On the other side of the Pacific, Beijing is watching keenly as President Donald Trump uses the might of the U.S. military not to posture against China, but to posture against the American people.
While the United States negotiated a trade deal with China, the target-of-the-moment in Trump’s trade war against the world, the U.S. president sent an active-duty Marine infantry unit to help quell heated protests against immigration enforcement agents in Los Angeles. These two things seem hardly related, but the Marine deployment is yet another indication that regardless of what he says, Trump is fundamentally unserious about being “tough on China.”
At 168,000-strong, the Marine Corps is a small branch, about half the Navy’s and one-third the Army’s size. More importantly, the Marines are in the midst of a major force redesign in preparation for a high-end, large-scale war with a peer or near-peer competitor, China, involving forward naval and amphibious operations and extensive littoral maneuver, with contested command of the sea.
The political theater of sending Marines to Los Angeles subtly eats at force readiness and signals domestic vulnerability. There is no reason to send Marines – or the National Guard, for that matter – when local and regional police forces could do the job. Nor have they been given sufficient opportunity, as Trump pre-empted a regional police response by unnecessarily escalating the situation almost immediately.
Under the Armed Forces Act, the Marines are not authorized to engage in riot control, only protection of federal agents and federal property. Even if the Insurrection Act were invoked and Marines were granted policing power, they would be subject to law enforcement’s legal and constitutional constraints and rules of engagement.
Military training in non-lethal weaponry and crowd control and de-escalation techniques is primarily for foreign, wartime environments whose rules of engagement differ from those for domestic police. The president may intend this incompatibility, in order to incrementally make domestic policing rules of engagement more permissive, as he desired during his first term.
Critically, however, the Marines will not conduct riot control or even counterinsurgency, as they have in recent wars, in a future war with China. As such, this mission in Los Angeles is simply a distraction.
The Marine Corps has taken a bold, risky, and not-uncontroversial commitment to its conception of the future fight and its specific role in that future war. The demands of the redesigned strategy and the relatively small size of the Marine Corps require singular focus on developing capabilities for a large-scale, complex, distant war in which it will be the tip of the spear.

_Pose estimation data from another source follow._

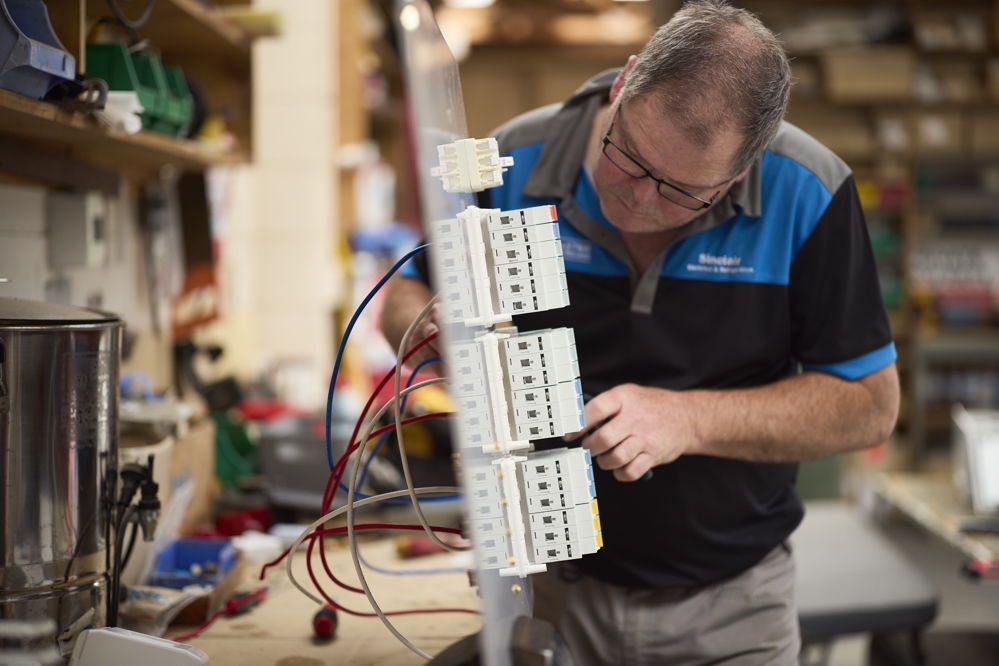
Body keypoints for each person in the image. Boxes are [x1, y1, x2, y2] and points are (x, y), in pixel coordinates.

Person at [382, 1, 900, 663]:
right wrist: (434, 328)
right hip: (548, 594)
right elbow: (404, 289)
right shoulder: (516, 159)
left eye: (683, 192)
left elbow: (868, 407)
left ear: (743, 170)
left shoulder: (809, 194)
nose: (639, 203)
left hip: (733, 608)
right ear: (623, 84)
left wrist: (687, 421)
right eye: (627, 159)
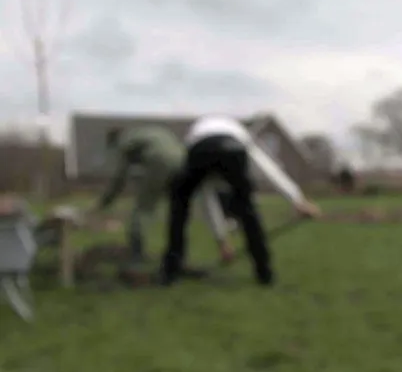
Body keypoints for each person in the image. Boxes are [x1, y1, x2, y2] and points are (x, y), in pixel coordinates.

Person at [160, 116, 321, 286]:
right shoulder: (239, 135)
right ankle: (264, 273)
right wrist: (297, 200)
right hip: (234, 150)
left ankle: (171, 271)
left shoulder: (197, 137)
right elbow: (268, 169)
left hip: (201, 150)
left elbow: (208, 201)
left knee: (179, 203)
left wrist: (222, 240)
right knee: (247, 209)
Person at [87, 125, 239, 269]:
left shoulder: (124, 143)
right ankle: (222, 244)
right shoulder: (150, 131)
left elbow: (118, 179)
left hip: (158, 160)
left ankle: (136, 252)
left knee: (144, 207)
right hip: (182, 159)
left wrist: (103, 203)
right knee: (186, 206)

To posture politically with active-duty troops from any service, much less the Marine Corps, at this time is irresponsible at best.
The long-term implications for civil-military relations will also hamper capacity for peer or near-peer conflict. The Marine Corps would prefer to stay focused on its strategic mission, instead of providing security and logistical services for domestic law enforcement. This unnecessary deployment amplifies other more and less blatant attempts to politicize the military and secure its personal loyalty to Trump, including what could have been an innocuous military parade on Saturday that has forced some units to cancel critical training activities in order to participate in the pageantry.
U.S. military personnel are professionals who retain deep respect for the office of commander-in-chief, whatever they might think of the person occupying that office. But repeated and systematic attempts by an officeholder to collapse that distinction will eventually erode the distinction in the minds of those who answer to that office.
As professional as U.S. military personnel are, loss of confidence in one’s boss will damage morale and affect job performance, even if only at the margins.
But in a war against a peer competitor like China, the margins will matter. And in the long term, corroding proper civil-military relations will endanger the republic.
One of the U.S. military’s great strengths is to be able to fight for an ideal, to plausibly hold the belief that the United States, its government, and its people are special. That conviction becomes harder to retain if the U.S. proves not so different after all, as Trump himself has claimed, in comparing the U.S. to Russia.
Engaging in political theater and/or domestic repression akin to that of the United States’ historical enemies instead of focusing on its strategic and operational missions is not what the Marine Corps wants to do or should be doing. This current clash over federalism and civil-military relations plays games with U.S. national security and military readiness.
Undoubtedly, many will enjoy the dashing spectacle of uniformed Marines in the streets, exhibiting their rightful reputation for fierce and courageous fighting. And deploying 700 infantry troops in a supporting role for 60 days to the tune of $134 million – chump change for the Pentagon, but notable when the Department of Defense has been told to cut 8 percent of its budget annually for the next five years – alone will not make or break U.S. capabilities in a future war against China. With this deployment, Trump thinks he signals strength to his adversaries, foreign and domestic.
But this vanity project also signals to domestic audiences and foreign enemies that Trump is willing to neglect long-term military capability and readiness for the sake of personal political gain – and that is a sign of weakness. The Chinese Communist Party almost certainly reads it that way.